WHAT TO WORK ON
Exclude all pictures, then write out exactly the lines below from the first one through the line with "thumb ip: (58, 54)".

STORED DATA

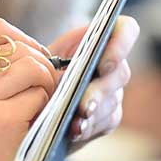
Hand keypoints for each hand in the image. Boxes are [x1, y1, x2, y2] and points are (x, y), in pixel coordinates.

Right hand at [0, 18, 58, 160]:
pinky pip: (39, 94)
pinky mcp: (1, 119)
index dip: (23, 39)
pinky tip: (33, 122)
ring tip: (40, 104)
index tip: (32, 58)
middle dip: (41, 64)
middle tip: (43, 87)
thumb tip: (41, 43)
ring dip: (47, 83)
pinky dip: (45, 106)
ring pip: (32, 66)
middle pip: (17, 46)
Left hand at [49, 17, 138, 151]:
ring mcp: (113, 92)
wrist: (34, 102)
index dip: (121, 44)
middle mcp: (113, 65)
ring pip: (113, 100)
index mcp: (100, 40)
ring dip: (94, 111)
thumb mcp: (44, 57)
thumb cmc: (40, 71)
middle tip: (85, 104)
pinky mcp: (108, 117)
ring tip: (76, 121)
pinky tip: (75, 130)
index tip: (103, 64)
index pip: (126, 30)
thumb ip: (58, 54)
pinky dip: (88, 126)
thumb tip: (67, 63)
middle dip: (101, 90)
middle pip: (120, 72)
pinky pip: (105, 122)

WRITTEN RESPONSE
Hand keypoints for each hand in the image. Boxes are [x1, y1, x2, y2] and points are (x, y), in pixel coordinates.

Right hand at [0, 18, 58, 160]:
pinky pip: (39, 94)
pinky mcp: (1, 119)
index dip: (23, 39)
pinky tip: (33, 122)
ring tip: (40, 104)
index tip: (32, 58)
middle dip: (41, 64)
middle tip: (43, 87)
thumb tip: (41, 43)
ring dip: (47, 83)
pinky dip: (45, 106)
ring pip: (32, 66)
middle pip: (17, 46)
Left hand at [49, 17, 138, 151]:
ring mcp: (113, 92)
wrist: (34, 102)
index dip: (121, 44)
middle mcp: (113, 65)
ring pip: (113, 100)
index mcp: (100, 40)
ring dip: (94, 111)
thumb mcp: (44, 57)
thumb cmc: (40, 71)
middle tip: (85, 104)
pinky mcp: (108, 117)
ring tip: (76, 121)
pinky tip: (75, 130)
index tip: (103, 64)
index pip: (126, 30)
thumb ip: (58, 54)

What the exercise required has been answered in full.